Hi, Welcome to the forums. I was thinking maybe you should check your injectors. Use an auto motive stethescope or piece of tubing to listen to your injectors. Or check the resistance with an volt-ohm meter. If they are making a clicking sound they are working. If not you have your culprit. As for the ones under the intake manifold, you can check the resistance with a volt-ohm meter at a plug on the harness. It is located on the left (passenger side if you are standing in front of the car) side of the engine. Its grey and plugs into the sub harness for the three injectors under the intake. Follow the wires BACK from under the manifold to this plug. Test a known good injector so you have a point of reference. I dont remember the exact number, but if you have three that test the same and one that diff. you know whats up. Also you can go to autozone or advance and they will loan you a code reader. Good luck.


----------



## Dan1120 (Sep 26, 2009)

4thgen gave good advice for checking injector problems, i'll try to help with a couple other areas.
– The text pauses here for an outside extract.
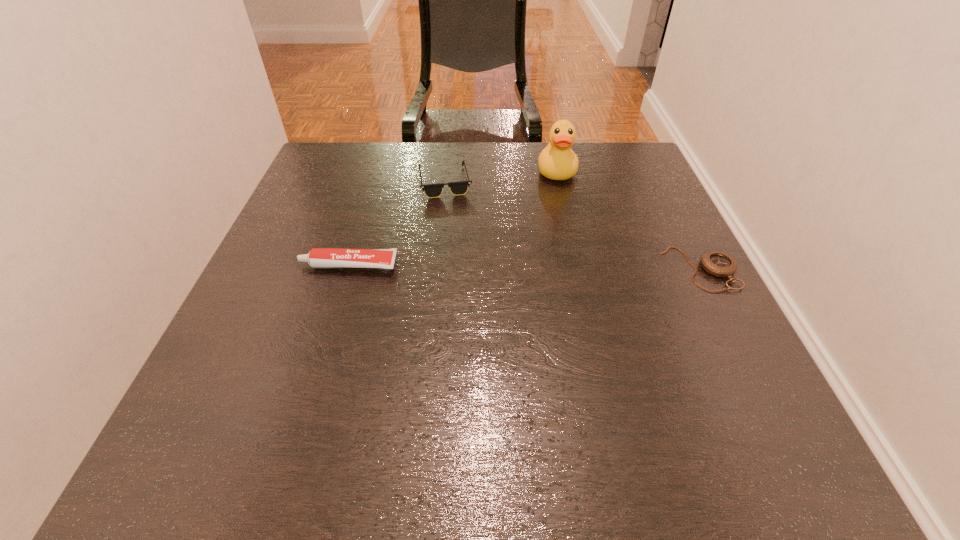
This screenshot has width=960, height=540. In order to click on vacant space on the desktop that is between the toothpaste and the pocket watch and is positioned on the lenses of the second object from left to right in this screenshot , I will do `click(551, 267)`.

Where is `vacant space on the desktop that is between the leftmost object and the shortest object and is positioned at the beak of the second object from right to left`? vacant space on the desktop that is between the leftmost object and the shortest object and is positioned at the beak of the second object from right to left is located at coordinates (564, 267).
Ok, so this is what you do.

Start the car, get used to the sound of the motor running. While its still running pull out each coil pack individually. When you pull a coilpack off a cylinder that is good, it will start to really misfire. Which ever one causes the least amount of change in the idle and RPM is the problem cylinder. If they all seem to change the RPM by the same amount then it is most likely not a spark problem.

Also listen for vacuum leaks under the hood. They will sound like a hissing noise. If you hear vacuum leaks you need to isolate where it is coming from. Hopefully it will be visible by just looking. If not, get either some brake cleaner or a spray bottle of water. Hose down 1 area at a time until you hear a change in the engine RPM.
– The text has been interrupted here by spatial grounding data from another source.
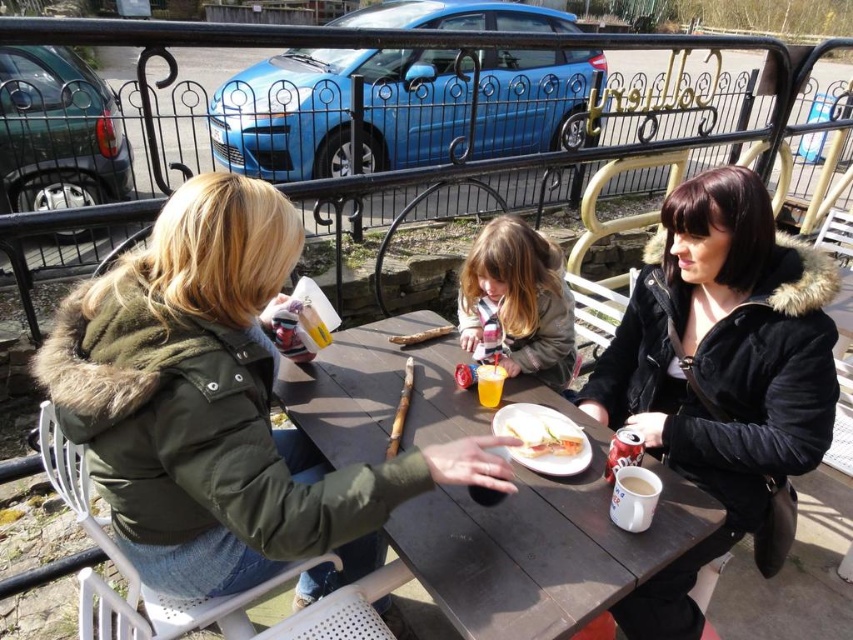
Between point (341, 435) and point (480, 241), which one is positioned in front?

Point (341, 435) is in front.

The image size is (853, 640). Find the location of `wooden table at center`. wooden table at center is located at coordinates (543, 541).

Which is more to the left, light brown hair at center or white bread at center?

Positioned to the left is light brown hair at center.

Is light brown hair at center thinner than white bread at center?

Incorrect, light brown hair at center's width is not less than white bread at center's.

Is point (498, 244) closer to camera compared to point (526, 452)?

No, (498, 244) is further to viewer.

Identify the location of light brown hair at center. This screenshot has width=853, height=640. (519, 300).

Can you confirm if green fuzzy jacket at center is positioned to the left of wooden table at center?

Yes, green fuzzy jacket at center is to the left of wooden table at center.

Who is lower down, green fuzzy jacket at center or wooden table at center?

green fuzzy jacket at center is below.

In order to click on green fuzzy jacket at center in this screenshot , I will do `click(219, 408)`.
When pulling OBD1 codes you usually have a service connector near the drivers or passengers floor board, sorry i'm not sure which side on your car. It should be a two prong male connector. You need to short it out by connecting both terminals with a piece of wire. Then you need to count the blinks on the cluster. It should blink, for example, 3 times, then pause for a second or so, then start blinking again, say 5 times. That would indicate code 35.

I had a misfire on my car, the worst kind, random misfire. I initially thought it was a coil pack or plug. But then I heard a hissing and isolated it to the intake manifold. Removed it, installed a new one, and all was good again. Hope this helps.


----------